# US Expat Taxation



## doudisj (May 12, 2010)

I am new to this forum. I have been in Canada since I was 3 years old. I have never worked in the US or filed a US federal or state tax return. I hold Canadian Citizenship and was born in California.

Am I liable for not filing US returns for the last 38 working? Does anyone know what kind of penalties and/or charges that I would be looking at? Could I be arrested at the border, or just turned away?

I had planned on a trip to California in July, should I reconsider.

Should I be looking at abandoning my US status?

Help!!


----------



## Bevdeforges (Nov 16, 2007)

Technically, you should have been filing US tax returns all this time, but you're far from the first person to find yourself in the situation you are in. Since you're resident in Canada, chances are you don't actually owe any taxes, thanks to the overseas earned income exclusion - which allows you to exclude the first $91K (or so, it changes year to year) of earned income (i.e. salary) from your tax calculation. It's not an automatic exclusion - you have to file for it - but for most folks it's adequate to reduce your tax bill to $0.

_Entries_
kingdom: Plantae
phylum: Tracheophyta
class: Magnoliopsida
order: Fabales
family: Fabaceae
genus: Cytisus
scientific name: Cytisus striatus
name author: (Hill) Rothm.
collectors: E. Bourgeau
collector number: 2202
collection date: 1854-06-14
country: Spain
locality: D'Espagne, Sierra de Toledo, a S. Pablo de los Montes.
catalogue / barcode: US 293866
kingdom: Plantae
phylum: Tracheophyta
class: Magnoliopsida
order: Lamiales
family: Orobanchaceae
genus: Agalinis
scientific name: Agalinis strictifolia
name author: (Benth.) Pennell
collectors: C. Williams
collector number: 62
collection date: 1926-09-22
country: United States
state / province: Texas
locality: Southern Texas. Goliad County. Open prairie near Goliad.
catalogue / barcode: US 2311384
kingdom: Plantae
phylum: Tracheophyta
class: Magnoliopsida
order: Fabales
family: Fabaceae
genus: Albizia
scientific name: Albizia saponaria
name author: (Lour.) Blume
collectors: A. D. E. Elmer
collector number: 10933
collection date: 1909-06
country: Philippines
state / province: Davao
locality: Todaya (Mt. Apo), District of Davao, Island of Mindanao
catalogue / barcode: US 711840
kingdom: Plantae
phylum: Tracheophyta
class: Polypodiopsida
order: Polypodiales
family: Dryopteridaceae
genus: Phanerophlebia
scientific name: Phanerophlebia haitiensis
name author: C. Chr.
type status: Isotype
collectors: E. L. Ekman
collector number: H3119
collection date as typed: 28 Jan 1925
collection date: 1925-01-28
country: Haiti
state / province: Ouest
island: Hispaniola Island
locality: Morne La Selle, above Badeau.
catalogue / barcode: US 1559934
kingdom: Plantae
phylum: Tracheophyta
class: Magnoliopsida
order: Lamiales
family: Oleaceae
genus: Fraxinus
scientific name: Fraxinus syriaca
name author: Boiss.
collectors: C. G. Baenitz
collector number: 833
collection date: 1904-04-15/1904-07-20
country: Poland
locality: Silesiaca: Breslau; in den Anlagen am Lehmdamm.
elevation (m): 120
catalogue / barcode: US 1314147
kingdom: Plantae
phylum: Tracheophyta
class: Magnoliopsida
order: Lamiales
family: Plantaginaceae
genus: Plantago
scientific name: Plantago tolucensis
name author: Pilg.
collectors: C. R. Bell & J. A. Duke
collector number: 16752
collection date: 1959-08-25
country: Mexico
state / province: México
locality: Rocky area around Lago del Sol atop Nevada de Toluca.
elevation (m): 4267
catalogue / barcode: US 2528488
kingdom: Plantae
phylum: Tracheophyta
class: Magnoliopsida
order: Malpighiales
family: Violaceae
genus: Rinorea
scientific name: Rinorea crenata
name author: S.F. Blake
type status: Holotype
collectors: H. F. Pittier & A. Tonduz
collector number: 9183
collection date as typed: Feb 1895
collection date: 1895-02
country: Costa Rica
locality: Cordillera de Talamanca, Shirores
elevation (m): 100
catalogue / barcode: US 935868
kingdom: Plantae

_What the task requires_
Could you copy the expat taxation thread starting with "# US Expat Taxation" and going on through "born in California.", swapping "California" for "Oregon" everywhere it occurs?

_Task answer_
# US Expat Taxation



## doudisj (May 12, 2010)

I am new to this forum. I have been in Canada since I was 3 years old. I have never worked in the US or filed a US federal or state tax return. I hold Canadian Citizenship and was born in Oregon.